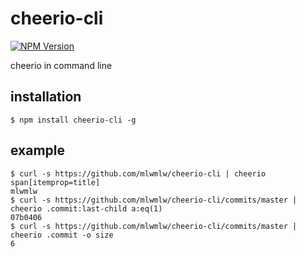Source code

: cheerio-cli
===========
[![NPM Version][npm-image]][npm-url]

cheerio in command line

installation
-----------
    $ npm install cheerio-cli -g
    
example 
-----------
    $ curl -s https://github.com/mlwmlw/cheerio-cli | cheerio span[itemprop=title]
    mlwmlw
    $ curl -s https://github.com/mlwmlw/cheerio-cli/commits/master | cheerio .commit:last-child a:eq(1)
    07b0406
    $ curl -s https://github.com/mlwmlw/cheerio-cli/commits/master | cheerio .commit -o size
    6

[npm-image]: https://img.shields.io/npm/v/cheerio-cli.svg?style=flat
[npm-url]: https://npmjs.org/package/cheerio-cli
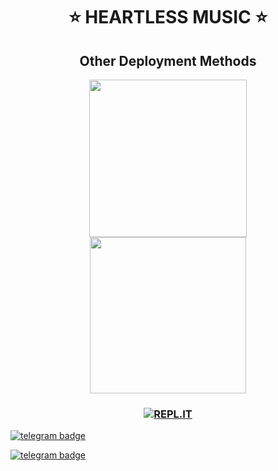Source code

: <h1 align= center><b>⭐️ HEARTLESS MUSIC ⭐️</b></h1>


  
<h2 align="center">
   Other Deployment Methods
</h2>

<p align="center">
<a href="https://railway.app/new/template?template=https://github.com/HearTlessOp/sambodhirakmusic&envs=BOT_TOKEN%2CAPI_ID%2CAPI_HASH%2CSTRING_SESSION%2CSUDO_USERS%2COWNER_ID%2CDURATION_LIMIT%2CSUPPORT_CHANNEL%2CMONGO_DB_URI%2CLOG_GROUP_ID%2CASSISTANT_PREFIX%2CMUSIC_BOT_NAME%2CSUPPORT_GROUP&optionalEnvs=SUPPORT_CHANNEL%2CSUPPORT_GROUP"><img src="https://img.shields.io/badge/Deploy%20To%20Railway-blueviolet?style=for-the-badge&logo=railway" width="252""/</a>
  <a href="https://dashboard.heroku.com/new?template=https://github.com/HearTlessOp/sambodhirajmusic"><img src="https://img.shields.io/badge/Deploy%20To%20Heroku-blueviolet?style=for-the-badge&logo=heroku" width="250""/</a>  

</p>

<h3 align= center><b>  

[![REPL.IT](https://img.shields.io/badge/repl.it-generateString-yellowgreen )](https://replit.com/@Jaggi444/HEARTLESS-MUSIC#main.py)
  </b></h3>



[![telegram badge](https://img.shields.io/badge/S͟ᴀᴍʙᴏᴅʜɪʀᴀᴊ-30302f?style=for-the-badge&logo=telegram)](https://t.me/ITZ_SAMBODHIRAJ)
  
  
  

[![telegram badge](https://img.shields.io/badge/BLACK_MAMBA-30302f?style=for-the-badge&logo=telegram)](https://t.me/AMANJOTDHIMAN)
==
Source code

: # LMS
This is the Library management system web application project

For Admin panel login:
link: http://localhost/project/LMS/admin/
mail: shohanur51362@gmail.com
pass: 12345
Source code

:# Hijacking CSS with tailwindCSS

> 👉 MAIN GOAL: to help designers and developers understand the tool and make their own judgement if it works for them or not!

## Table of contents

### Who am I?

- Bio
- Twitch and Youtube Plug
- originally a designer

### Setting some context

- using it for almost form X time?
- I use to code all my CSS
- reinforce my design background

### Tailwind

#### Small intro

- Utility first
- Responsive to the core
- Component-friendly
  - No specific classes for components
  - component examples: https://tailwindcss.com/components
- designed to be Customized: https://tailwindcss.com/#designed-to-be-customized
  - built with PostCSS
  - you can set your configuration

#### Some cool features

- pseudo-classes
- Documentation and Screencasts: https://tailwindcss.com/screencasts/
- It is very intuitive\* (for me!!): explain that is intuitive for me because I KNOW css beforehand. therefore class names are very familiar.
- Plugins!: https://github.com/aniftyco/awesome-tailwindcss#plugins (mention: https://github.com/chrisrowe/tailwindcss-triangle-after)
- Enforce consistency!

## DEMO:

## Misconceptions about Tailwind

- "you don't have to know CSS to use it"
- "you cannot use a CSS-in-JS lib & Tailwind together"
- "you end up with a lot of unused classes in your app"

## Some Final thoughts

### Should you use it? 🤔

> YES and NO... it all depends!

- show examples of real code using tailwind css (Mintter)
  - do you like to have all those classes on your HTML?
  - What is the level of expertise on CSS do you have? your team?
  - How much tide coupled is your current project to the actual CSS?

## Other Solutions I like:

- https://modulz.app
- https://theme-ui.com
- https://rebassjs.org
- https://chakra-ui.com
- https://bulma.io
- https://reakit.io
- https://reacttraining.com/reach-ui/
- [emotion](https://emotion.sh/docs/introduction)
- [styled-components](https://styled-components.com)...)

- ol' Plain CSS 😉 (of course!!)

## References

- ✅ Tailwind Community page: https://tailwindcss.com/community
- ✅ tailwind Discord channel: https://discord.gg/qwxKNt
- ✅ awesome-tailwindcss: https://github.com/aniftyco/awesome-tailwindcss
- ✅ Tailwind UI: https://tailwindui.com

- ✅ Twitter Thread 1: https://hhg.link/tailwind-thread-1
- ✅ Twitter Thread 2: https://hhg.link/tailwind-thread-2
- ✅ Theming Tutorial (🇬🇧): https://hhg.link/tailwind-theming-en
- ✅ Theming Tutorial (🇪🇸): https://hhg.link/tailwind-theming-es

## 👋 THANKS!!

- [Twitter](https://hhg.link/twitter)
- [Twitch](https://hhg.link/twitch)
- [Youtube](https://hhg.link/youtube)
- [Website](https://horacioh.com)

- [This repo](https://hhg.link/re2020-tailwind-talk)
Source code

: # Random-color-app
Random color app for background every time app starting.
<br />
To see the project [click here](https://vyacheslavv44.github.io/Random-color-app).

TASK DETAILS: Can you reproduce verbatim the stretch of the records from the line containing "- using it for almost form X time?" through the line containing "#### Some cool features", including both of those lines?

EXERCISE RESPONSE:
- using it for almost form X time?
- I use to code all my CSS
- reinforce my design background

### Tailwind

#### Small intro

- Utility first
- Responsive to the core
- Component-friendly
  - No specific classes for components
  - component examples: https://tailwindcss.com/components
- designed to be Customized: https://tailwindcss.com/#designed-to-be-customized
  - built with PostCSS
  - you can set your configuration

#### Some cool features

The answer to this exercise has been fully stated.